## Job:
Which lines of the data below include the string "fshehtë"? Return each of them.

## The input:

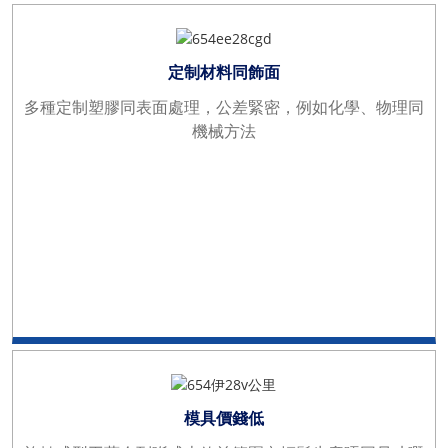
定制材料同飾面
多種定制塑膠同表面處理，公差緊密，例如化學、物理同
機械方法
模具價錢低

--

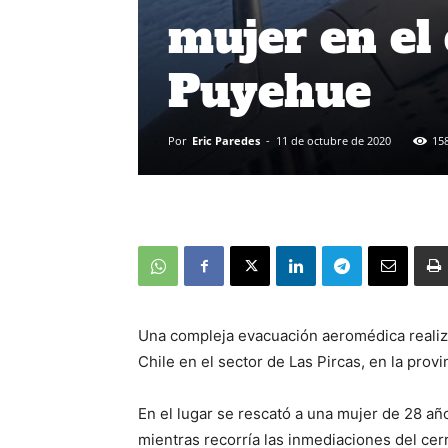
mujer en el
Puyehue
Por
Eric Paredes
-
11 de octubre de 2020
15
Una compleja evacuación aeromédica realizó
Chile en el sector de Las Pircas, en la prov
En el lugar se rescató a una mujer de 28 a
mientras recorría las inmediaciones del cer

==

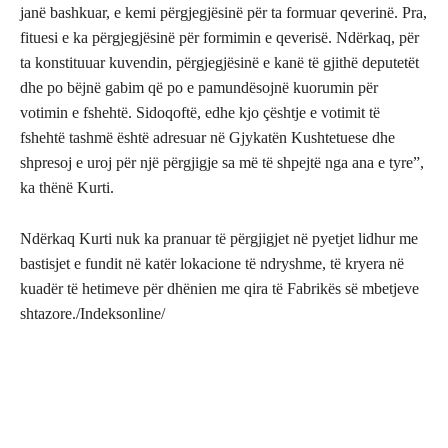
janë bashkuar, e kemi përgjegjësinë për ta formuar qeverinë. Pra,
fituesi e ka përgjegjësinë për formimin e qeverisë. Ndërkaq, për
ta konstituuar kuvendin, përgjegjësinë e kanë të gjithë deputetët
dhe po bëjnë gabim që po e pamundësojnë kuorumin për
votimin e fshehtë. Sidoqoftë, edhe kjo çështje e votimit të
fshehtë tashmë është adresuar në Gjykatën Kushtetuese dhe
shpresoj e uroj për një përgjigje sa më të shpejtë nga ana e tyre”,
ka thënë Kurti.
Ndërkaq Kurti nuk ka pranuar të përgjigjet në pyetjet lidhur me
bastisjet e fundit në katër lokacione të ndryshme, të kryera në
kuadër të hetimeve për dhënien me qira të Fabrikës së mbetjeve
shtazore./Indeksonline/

## Result of the task:
votimin e fshehtë. Sidoqoftë, edhe kjo çështje e votimit të
fshehtë tashmë është adresuar në Gjykatën Kushtetuese dhe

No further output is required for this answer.